>>>

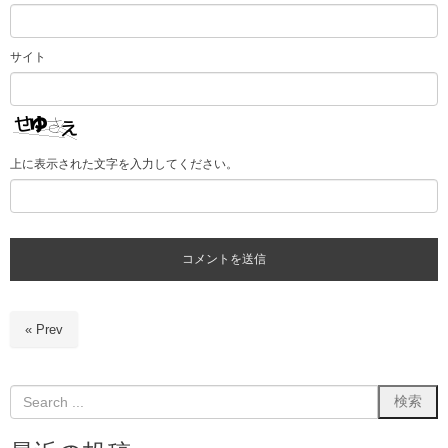
サイト
上に表示された文字を入力してください。
« Prev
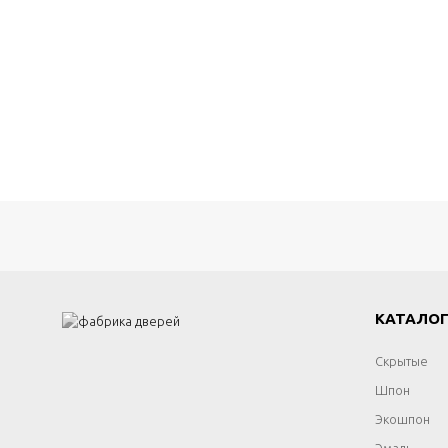
КАТАЛО
Скрытые
Шпон
Экошпон
Эмаль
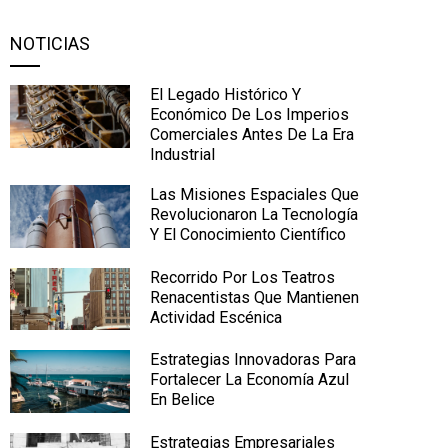
NOTICIAS
El Legado Histórico Y
Económico De Los Imperios
Comerciales Antes De La Era
Industrial
Las Misiones Espaciales Que
Revolucionaron La Tecnología
Y El Conocimiento Científico
Recorrido Por Los Teatros
Renacentistas Que Mantienen
Actividad Escénica
Estrategias Innovadoras Para
Fortalecer La Economía Azul
En Belice
Estrategias Empresariales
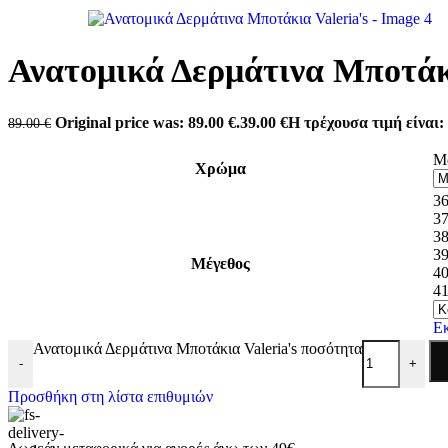
Antonio shoes
Carmela
Converse
Dominique Shoes
Ανατομικά Δερμάτινα Μποτάκι
Envie
Eris Shoes
Freemood
Original price was: 89.00 €.
39.00
€
Η τρέχουσα τιμή είναι: 
89.00
€
Gian Marco Venturi
Lias Mouse
Μ
Mago Shoes
Χρώμα
Marina Militare
Miss NV
3
Mysoft
3
Pegada
3
Refresh
3
Μέγεθος
Skechers
4
Tassopoulos
4
Teddy Smith
Valeria’s
Ε
Xti
Ανατομικά Δερμάτινα Μποτάκια Valeria's ποσότητα
Zizel
-
+
Προσθήκη στη λίστα επιθυμιών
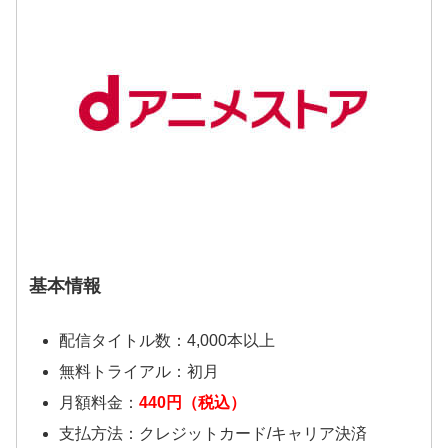
基本情報
配信タイトル数：4,000本以上
無料トライアル：初月
月額料金：
440円（税込）
支払方法：クレジットカード/キャリア決済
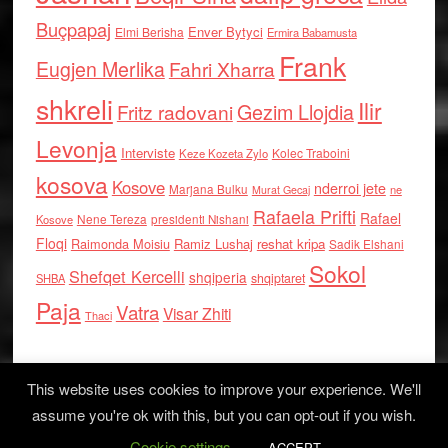
Buçpapaj
Enver Bytyci
Elmi Berisha
Ermira Babamusta
Frank
Eugjen Merlika
Fahri Xharra
shkreli
Ilir
Gezim Llojdia
Fritz radovani
Levonja
Interviste
Kolec Traboini
Keze Kozeta Zylo
kosova
Kosove
nderroi jete
Marjana Bulku
ne
Murat Gecaj
Rafaela Prifti
Rafael
Nene Tereza
Kosove
presidenti Nishani
Floqi
Raimonda Moisiu
Ramiz Lushaj
reshat kripa
Sadik Elshani
Sokol
Shefqet Kercelli
shqiperia
shqiptaret
SHBA
Paja
Vatra
Visar Zhiti
Thaci
This website uses cookies to improve your experience. We'll
assume you're ok with this, but you can opt-out if you wish.
Cookie settings
Log in
ACCEPT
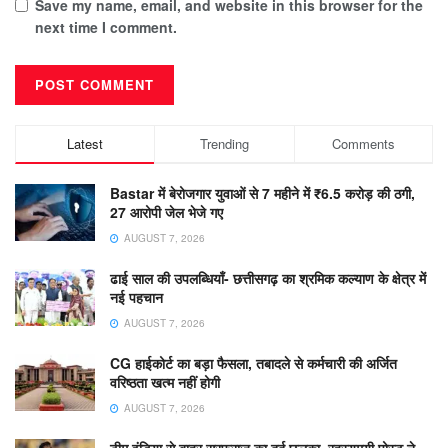
Save my name, email, and website in this browser for the
next time I comment.
Latest
Trending
Comments
Bastar में बेरोजगार युवाओं से 7 महीने में ₹6.5 करोड़ की ठगी,
27 आरोपी जेल भेजे गए
AUGUST 7, 2026
ढाई साल की उपलब्धियाँ- छत्तीसगढ़ का श्रमिक कल्याण के क्षेत्र में
नई पहचान
AUGUST 7, 2026
CG हाईकोर्ट का बड़ा फैसला, तबादले से कर्मचारी की अर्जित
वरिष्ठता खत्म नहीं होगी
AUGUST 7, 2026
टीम इंडिया से बाहर सरफराज का दर्द छलका, रहस्यमयी पोस्ट ने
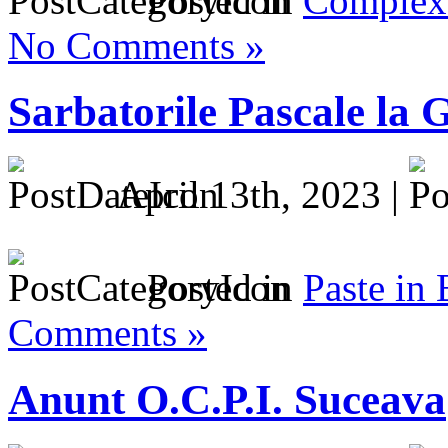
Posted in
Complex 
No Comments »
Sarbatorile Pascale la
April 13th, 2023 |
Posted in
Paste in
Comments »
Anunt O.C.P.I. Suceava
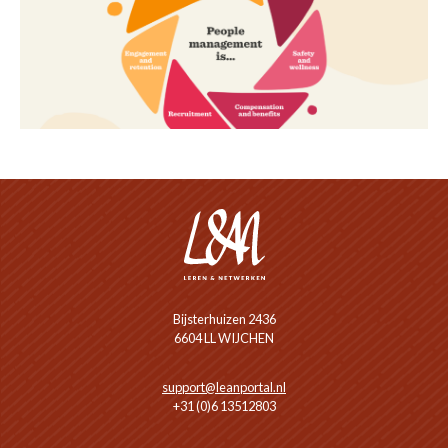
Bijsterhuizen 2436
6604 LL WIJCHEN
support@leanportal.nl
+31 (0)6 13512803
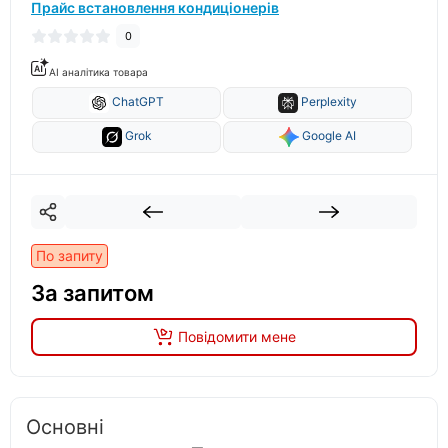
Прайс встановлення кондиціонерів
0
AI аналітика товара
ChatGPT
Perplexity
Grok
Google AI
По запиту
За запитом
Повідомити мене
Основні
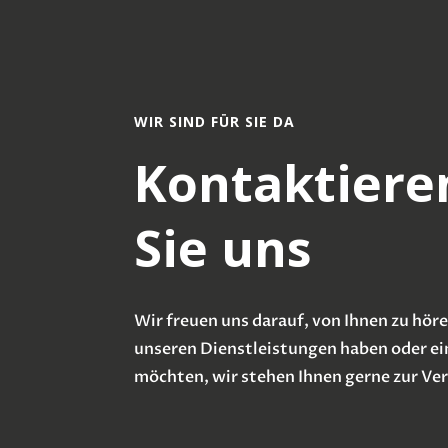
WIR SIND FÜR SIE DA
Kontaktiere
Sie uns
Wir freuen uns darauf, von Ihnen zu höre
unseren Dienstleistungen haben oder ei
möchten, wir stehen Ihnen gerne zur Ve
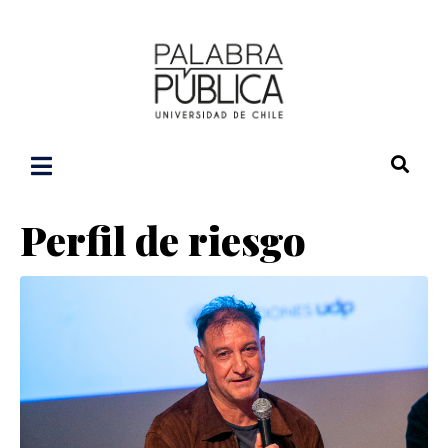
Perfil de riesgo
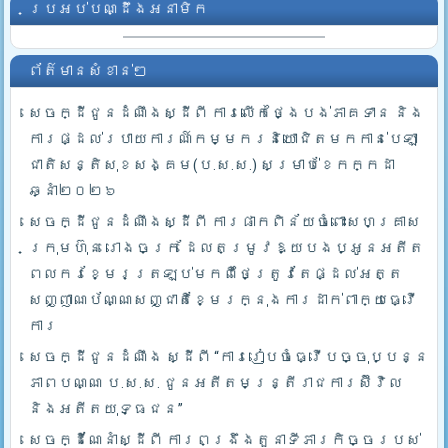
ប្រអប់បណ្ដឹងអនាមិក
ព័ត៌មានសំខាន់ៗ
សេចក្ដីជូនដំណឹងស្ដីពី ការលើកថ្ងៃបង់ភាគទាន និង
ការផ្ដល់របាយការណ៍កម្មករនិយោជិតមកកាន់បេឡា
ជាតិសន្តិសុខសង្គម(ប.ស.ស.) សម្រាប់ខែកក្កដា
ឆ្នាំ២០២៦
សេចក្ដីជូនដំណឹងស្ដីពី ការផាកពិន័យចំពោះសហគ្រាស
ក្រុមហ៊ុន រោងចក្រ ដែលតម្រូវឱ្យបងប្អូនអតីត
ពលករខ្មែរត្រឡប់មកពីថៃត្រូវតែផ្ដល់អត្ត
សញ្ញាណប័ណ្ណសញ្ជាតិខ្មែរក្នុងការដាក់ពាក្យធ្វើ
ការ
សេចក្ដីជូនដំណឹង ស្ដីពី “ការរៀបចំធ្វើបច្ចុប្បន្ន
ភាពបណ្ណ ប.ស.ស. ជូនអតីតមន្ត្រីរាជការស៊ីវិល
និងអតីតយុទ្ធជន”
សេចក្ដីណែនាំស្ដីពី ការពង្រឹងតួនាទីភារកិច្ចរបស់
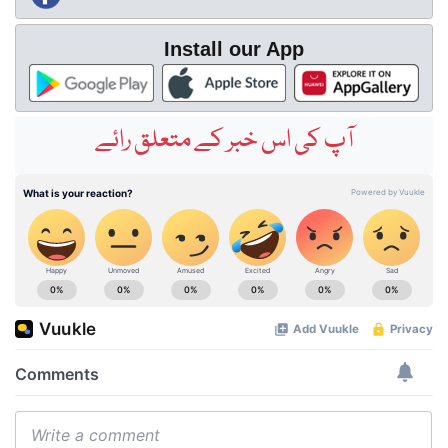
Install our App
آپ کی اس خبر کے متعلق رائے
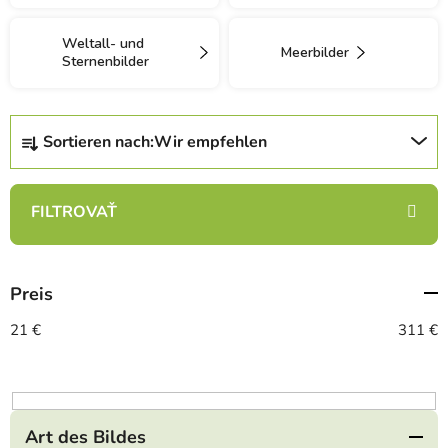
Weltall- und
Meerbilder
Sternenbilder
P
Sortieren nach:
Wir empfehlen
r
o
d
u
k
t
Preis
s
o
21
€
311
€
r
t
i
e
Art des Bildes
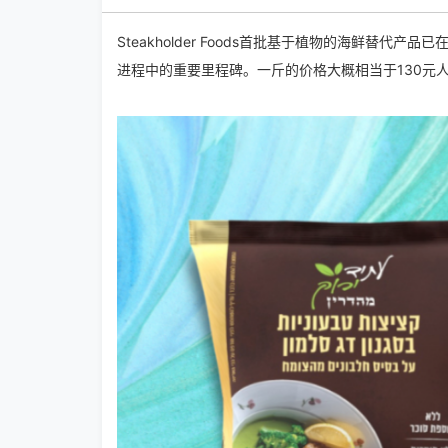
Steakholder Foods首批基于植物的海鲜替
进程中的重要里程碑。一斤的价格大概相当于130元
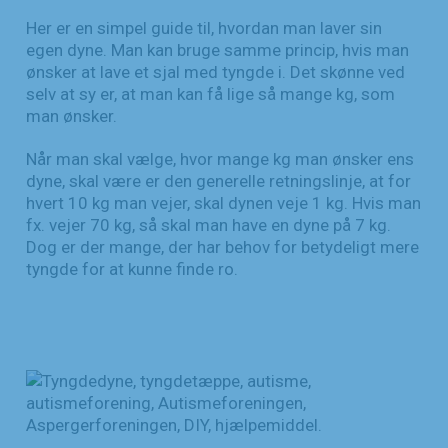
Her er en simpel guide til, hvordan man laver sin
egen dyne. Man kan bruge samme princip, hvis man
ønsker at lave et sjal med tyngde i. Det skønne ved
selv at sy er, at man kan få lige så mange kg, som
man ønsker.
Når man skal vælge, hvor mange kg man ønsker ens
dyne, skal være er den generelle retningslinje, at for
hvert 10 kg man vejer, skal dynen veje 1 kg. Hvis man
fx. vejer 70 kg, så skal man have en dyne på 7 kg.
Dog er der mange, der har behov for betydeligt mere
tyngde for at kunne finde ro.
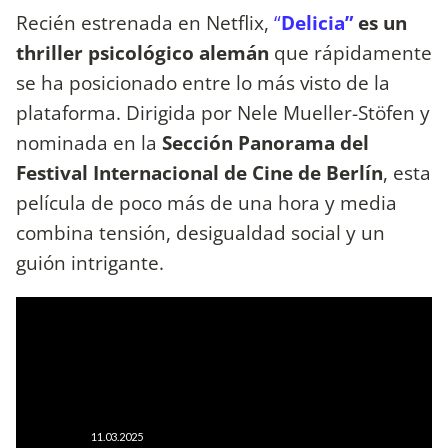
Recién estrenada en Netflix,
“
Delicia”
es un
thriller psicológico alemán
que rápidamente
se ha posicionado entre lo más visto de la
plataforma. Dirigida por Nele Mueller-Stöfen y
nominada en la
Sección Panorama del
Festival Internacional de Cine de Berlín
, esta
película de poco más de una hora y media
combina tensión, desigualdad social y un
guión intrigante.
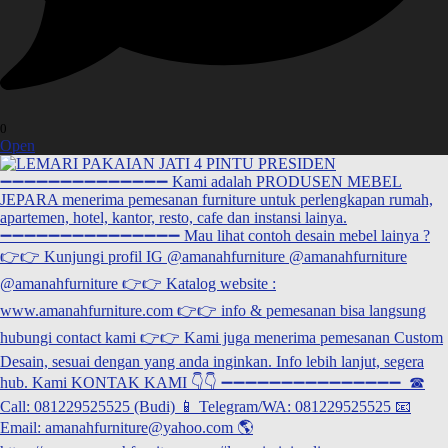
0
Open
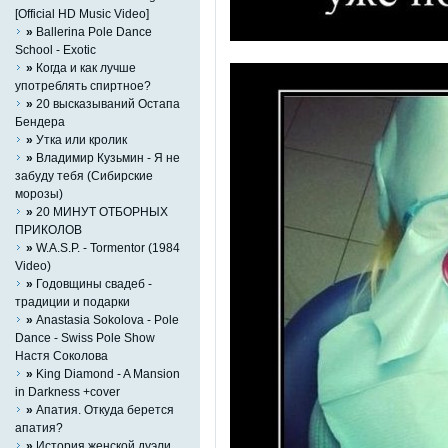
[Official HD Music Video]
»
Ballerina Pole Dance
School - Exotic
»
Когда и как лучше
употреблять спиртное?
»
20 высказываний Остапа
Бендера
»
Утка или кролик
»
Владимир Кузьмин - Я не
забуду тебя (Сибирские
морозы)
»
20 МИНУТ ОТБОРНЫХ
ПРИКОЛОВ
»
W.A.S.P. - Tormentor (1984
Video)
»
Годовщины свадеб -
традиции и подарки
»
Anastasia Sokolova - Pole
Dance - Swiss Pole Show
Настя Соколова
»
King Diamond - A Mansion
in Darkness +cover
»
Апатия. Откуда берется
апатия?
»
История женской дуэли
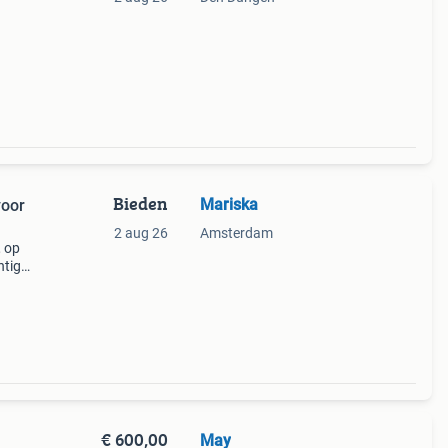
0.
uit
Bieden
Mariska
oor
2 aug 26
Amsterdam
, op
tige,
p
€ 600,00
May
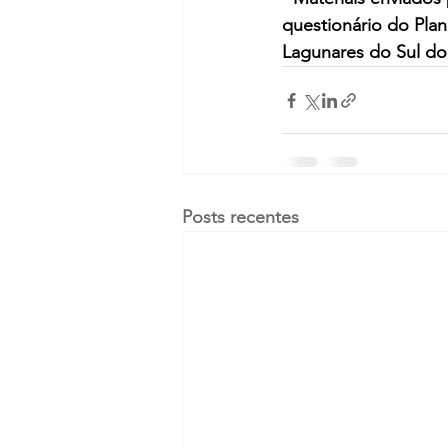
questionário do Pla
Lagunares do Sul do 
Posts recentes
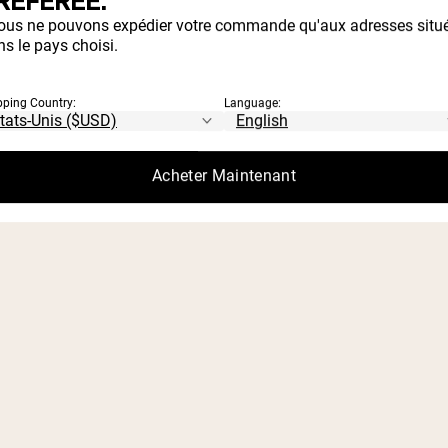
RÉFÉRÉE.
ous ne pouvons expédier votre commande qu'aux adresses situ
s le pays choisi.
pping Country:
Language:
upprimer vos données personnelles et autre
de sorte que vous ne pourrez plus y accéd
Acheter Maintenant
personnelles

<<<

> _To-do item_: Look for the word "personnelles". Copy out every line of the data that has it.

> _Response to the exercise_:
upprimer vos données personnelles et autre
personnelles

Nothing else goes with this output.